Since the tin can is cuboidal in shape while the other is cylindrical, we will find the volume of both containers.

The volume of a cylinder of base radius, r, and height, h = πr^{2}h

The volume of a cuboid of length ' l ', breadth ' b', and height ' h ' = l × b × h

Dimensions of tin can with a rectangular base are:

Length of the cuboidal tin can, l = 5cm

The breadth of the cuboidal tin can, b = 4cm

Height of the cuboidal tin can, h = 15cm

The volume of the cuboidal tin can = l × b × h

= 5 cm × 4 cm × 15 cm

= 300 cm^{3}

Dimensions of the plastic cylinder with a circular base are:

The diameter of the cylindrical plastic can = 7 cm

The radius of the cylindrical plastic can, r = 7/2 cm

Height of the cylindrical plastic can, h = 10cm

The volume of the cylindrical plastic can = πr^{2 }h

= 22/7 × 7/2 cm × 7/2 cm × 10cm

= 385 cm^{3}

Clearly, the plastic cylinder with a circular base has greater capacity than the tin container.

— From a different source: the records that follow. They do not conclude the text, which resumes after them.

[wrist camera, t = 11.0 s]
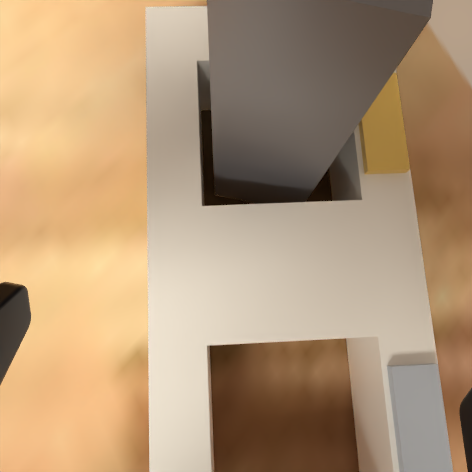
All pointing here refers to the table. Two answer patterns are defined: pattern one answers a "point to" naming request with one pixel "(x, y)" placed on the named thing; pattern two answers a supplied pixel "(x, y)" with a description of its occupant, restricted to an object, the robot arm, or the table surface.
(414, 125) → the table surface
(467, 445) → the robot arm
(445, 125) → the table surface
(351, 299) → the socket block
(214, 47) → the plug
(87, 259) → the table surface
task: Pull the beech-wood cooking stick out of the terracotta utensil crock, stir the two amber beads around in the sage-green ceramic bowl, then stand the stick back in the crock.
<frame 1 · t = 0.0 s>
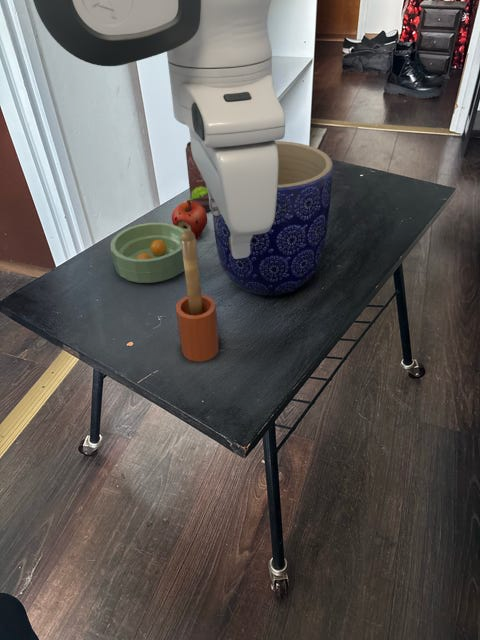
hand: (228, 232, 51), 22 cm above the table, tool pointing down, fingers open, 8 cm apart
crock: (200, 348, 70), on the table
stick: (200, 345, 69), point 1 cm above the table, touching crock
bead b: (144, 261, 85), point 2 cm above the table, touching bowl
planter: (269, 277, 84), on the table
bead a: (158, 247, 88), point 2 cm above the table, touching bowl
bowl: (153, 264, 88), on the table
can: (206, 207, 105), on the table
apple: (193, 237, 95), on the table
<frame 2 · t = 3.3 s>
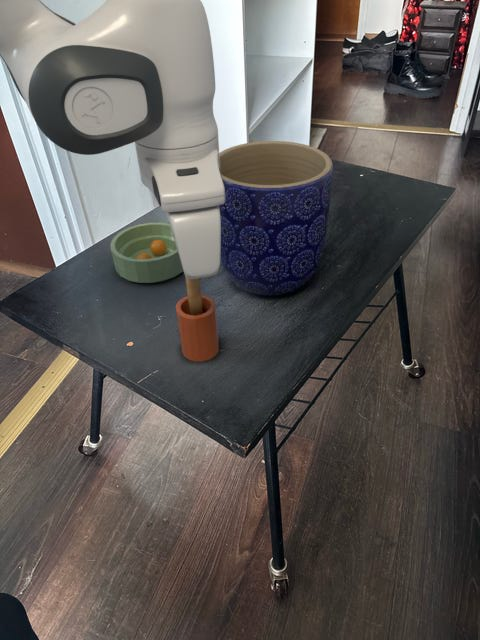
hand: (191, 268, 61), 14 cm above the table, tool pointing down, fingers closed on stick, 2 cm apart
stick: (200, 345, 69), point 1 cm above the table, touching crock, gripper
everything else where it was.
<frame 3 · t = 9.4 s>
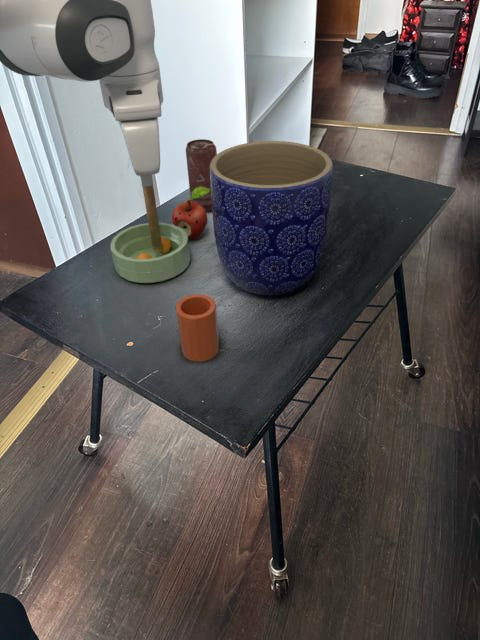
hand: (146, 180, 79), 16 cm above the table, tool pointing down, fingers closed on stick, 2 cm apart
stick: (158, 252, 87), point 2 cm above the table, touching bead a, gripper
bead a: (163, 245, 89), point 2 cm above the table, tilted 45°, touching bowl, stick
everything else where it was.
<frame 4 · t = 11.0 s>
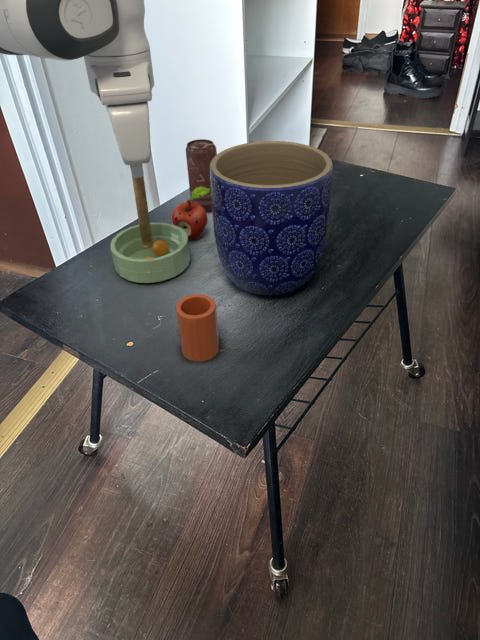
hand: (136, 172, 74), 19 cm above the table, tool pointing down, fingers closed on stick
stick: (147, 247, 83), point 5 cm above the table, touching gripper
bead b: (150, 265, 84), point 2 cm above the table, tilted 62°, touching bowl
bead a: (160, 248, 88), point 2 cm above the table, tilted 15°, touching bowl
everything else where it was.
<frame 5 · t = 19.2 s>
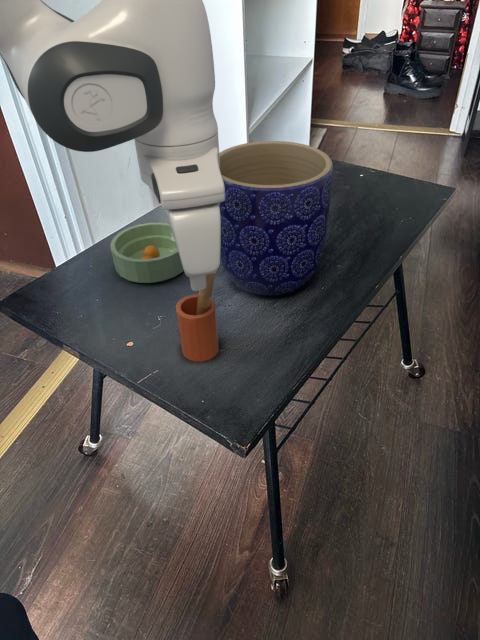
hand: (191, 266, 61), 14 cm above the table, tool pointing down, fingers open, 8 cm apart
stick: (199, 345, 69), point 1 cm above the table, tilted 10°, touching crock
bead b: (147, 264, 84), point 2 cm above the table, tilted 42°, touching bowl
bead a: (151, 253, 87), point 2 cm above the table, tilted 82°, touching bowl
everything else where it was.
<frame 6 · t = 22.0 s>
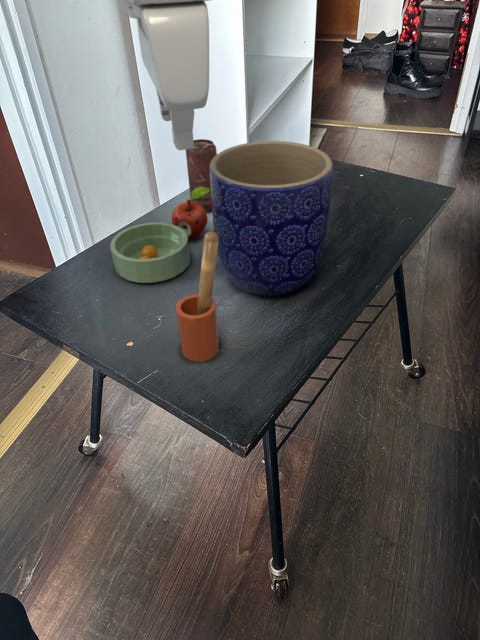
hand: (176, 132, 50), 31 cm above the table, tool pointing down, fingers open, 8 cm apart
at the end: bead a moved 2.3 cm from its start; bead a 0.6 cm from the bowl (horizontally); stick 0.1 cm off-centre in the crock, point 0.6 cm above the crock's base — task done.
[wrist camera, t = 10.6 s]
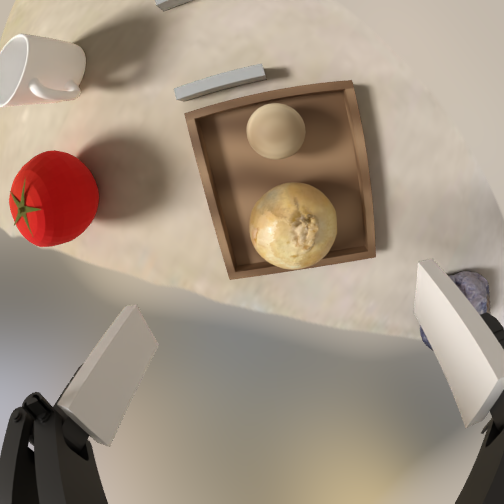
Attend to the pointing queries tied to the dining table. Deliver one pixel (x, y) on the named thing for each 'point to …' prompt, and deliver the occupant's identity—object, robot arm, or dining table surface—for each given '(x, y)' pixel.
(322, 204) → the onion
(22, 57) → the cup
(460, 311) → the robot arm
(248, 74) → the cradle
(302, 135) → the ball
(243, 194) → the tray
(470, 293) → the rock
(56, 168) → the tomato
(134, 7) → the dining table surface
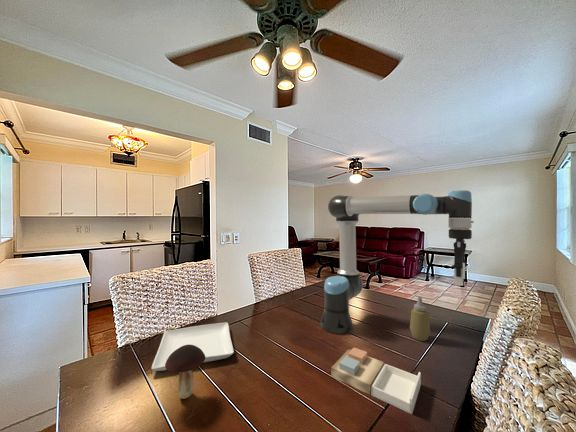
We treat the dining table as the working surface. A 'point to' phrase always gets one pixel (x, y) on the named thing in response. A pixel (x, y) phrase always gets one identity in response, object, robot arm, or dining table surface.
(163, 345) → the square plate
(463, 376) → the dining table surface
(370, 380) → the beige flat block
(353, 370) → the tile slate
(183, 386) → the decorative mushroom
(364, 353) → the tile terracotta
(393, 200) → the robot arm
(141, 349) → the dining table surface
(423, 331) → the squeeze bottle
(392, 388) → the tray
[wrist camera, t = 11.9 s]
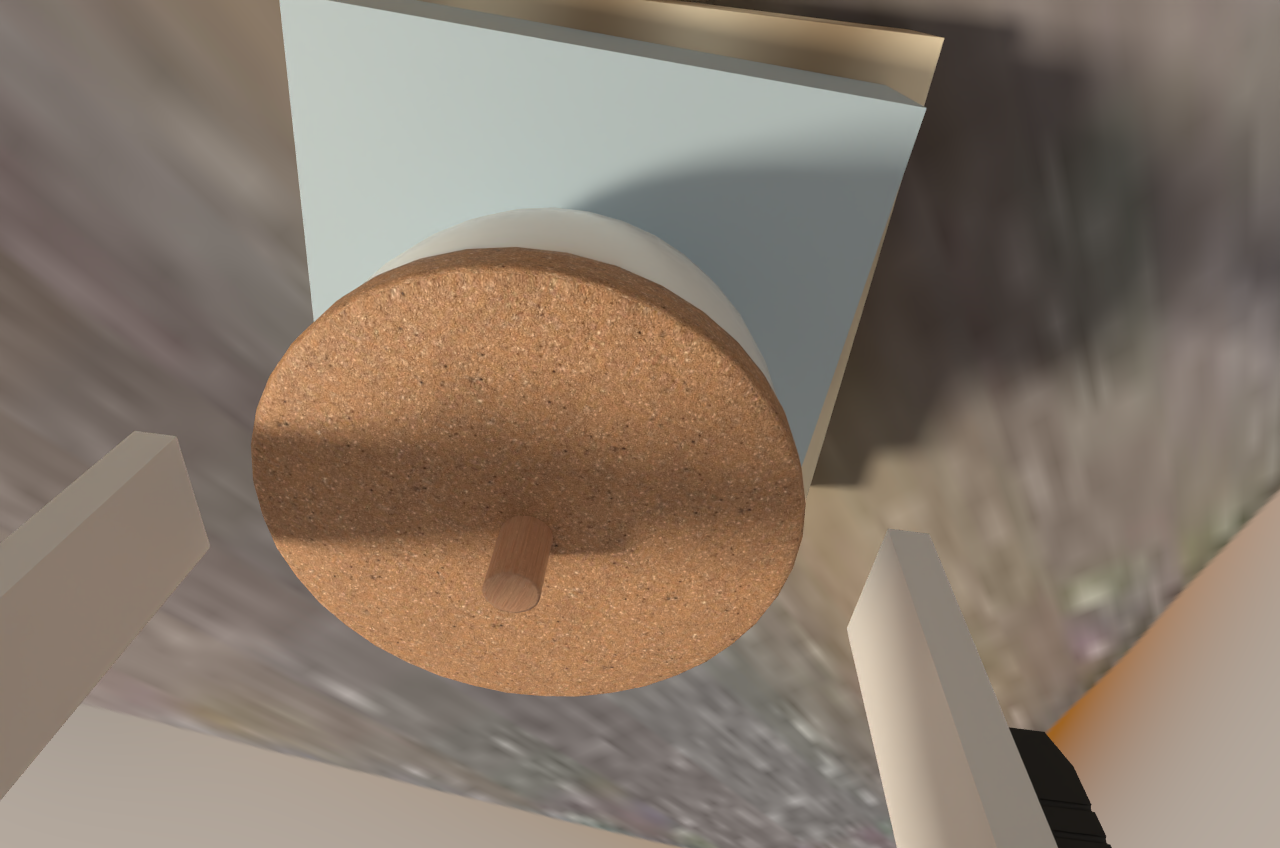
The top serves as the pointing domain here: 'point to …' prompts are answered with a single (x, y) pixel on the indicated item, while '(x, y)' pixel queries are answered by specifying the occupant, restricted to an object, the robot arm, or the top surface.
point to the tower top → (597, 159)
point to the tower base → (650, 12)
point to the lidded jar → (534, 458)
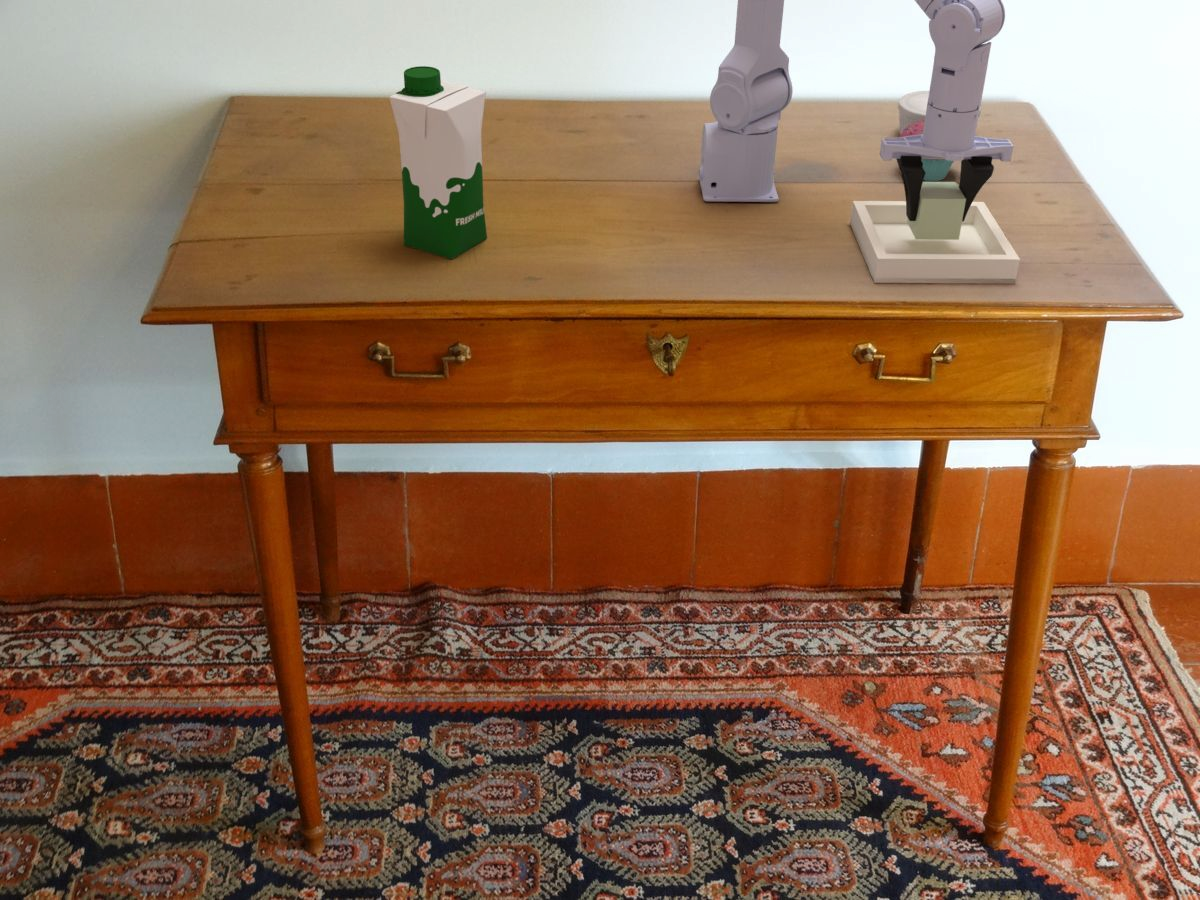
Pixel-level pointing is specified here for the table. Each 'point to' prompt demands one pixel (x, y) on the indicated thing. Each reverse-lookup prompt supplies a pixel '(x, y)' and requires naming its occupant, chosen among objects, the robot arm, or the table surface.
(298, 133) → the table surface
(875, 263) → the cream bin
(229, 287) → the table surface
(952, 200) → the sage block
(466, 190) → the milk carton
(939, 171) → the cupcake
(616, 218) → the table surface
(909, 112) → the ramekin
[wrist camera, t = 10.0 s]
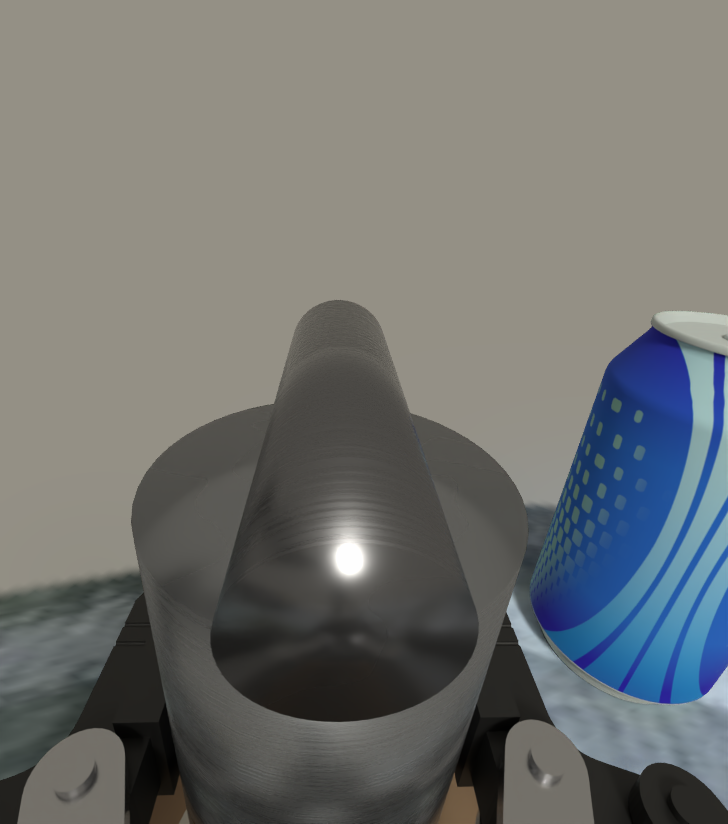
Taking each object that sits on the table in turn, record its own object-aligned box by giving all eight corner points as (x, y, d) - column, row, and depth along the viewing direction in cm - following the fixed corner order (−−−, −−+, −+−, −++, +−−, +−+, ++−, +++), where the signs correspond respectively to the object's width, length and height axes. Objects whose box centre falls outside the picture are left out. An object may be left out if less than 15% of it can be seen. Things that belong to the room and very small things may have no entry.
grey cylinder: (168, 1089, 8) (-129, 535, 2) (235, 727, 14) (199, 290, 8) (434, 1066, 9) (762, 551, 3) (396, 724, 15) (476, 309, 9)
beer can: (721, 763, 18) (1021, 411, 11) (510, 664, 21) (632, 338, 14) (689, 609, 25) (857, 332, 17) (533, 552, 28) (622, 295, 21)
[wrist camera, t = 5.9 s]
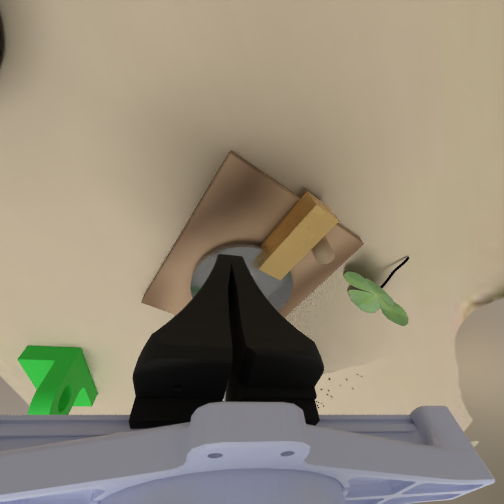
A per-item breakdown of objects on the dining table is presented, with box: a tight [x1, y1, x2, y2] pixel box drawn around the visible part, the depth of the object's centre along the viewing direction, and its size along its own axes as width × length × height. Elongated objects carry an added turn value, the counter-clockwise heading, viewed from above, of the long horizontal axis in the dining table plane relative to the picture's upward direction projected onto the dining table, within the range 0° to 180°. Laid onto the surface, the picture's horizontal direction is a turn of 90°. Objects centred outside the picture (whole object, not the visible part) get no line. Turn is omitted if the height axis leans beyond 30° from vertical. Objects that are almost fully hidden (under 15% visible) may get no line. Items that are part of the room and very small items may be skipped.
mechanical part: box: [18, 346, 98, 415], centre depth 31 cm, size 12×6×8 cm, turn 170°
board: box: [141, 150, 364, 317], centre depth 24 cm, size 15×18×4 cm
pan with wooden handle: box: [190, 191, 339, 311], centre depth 22 cm, size 16×10×3 cm, turn 144°
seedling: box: [344, 257, 409, 326], centre depth 26 cm, size 7×8×7 cm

Difference = 385 cm^{3} - 300 cm^{3} = 85 cm^{3}

The plastic cylindrical has more capacity than the tin can by 85 cm^{3}.

**Video Solution:**

## A soft drink is available in two packs - (i) a tin can with a rectangular base of length 5 cm and width 4 cm, having a height of 15 cm and (ii) a plastic cylinder with a circular base of diameter 7 cm and height 10 cm. Which container has greater capacity and by how much?

### NCERT Solutions for Class 9 Maths - Chapter 13 Exercise 13.6 Question 3:

**Summary:**

For a soft drink is available in two packs a tin can with a rectangular base of length 5 cm and width 4 cm, having a height of 15 cm and a plastic cylinder with a circular base of diameter 7 cm and height 10 cm, we have found that the plastic cylindrical container has more capacity than the tin can by 85 cm^{3}.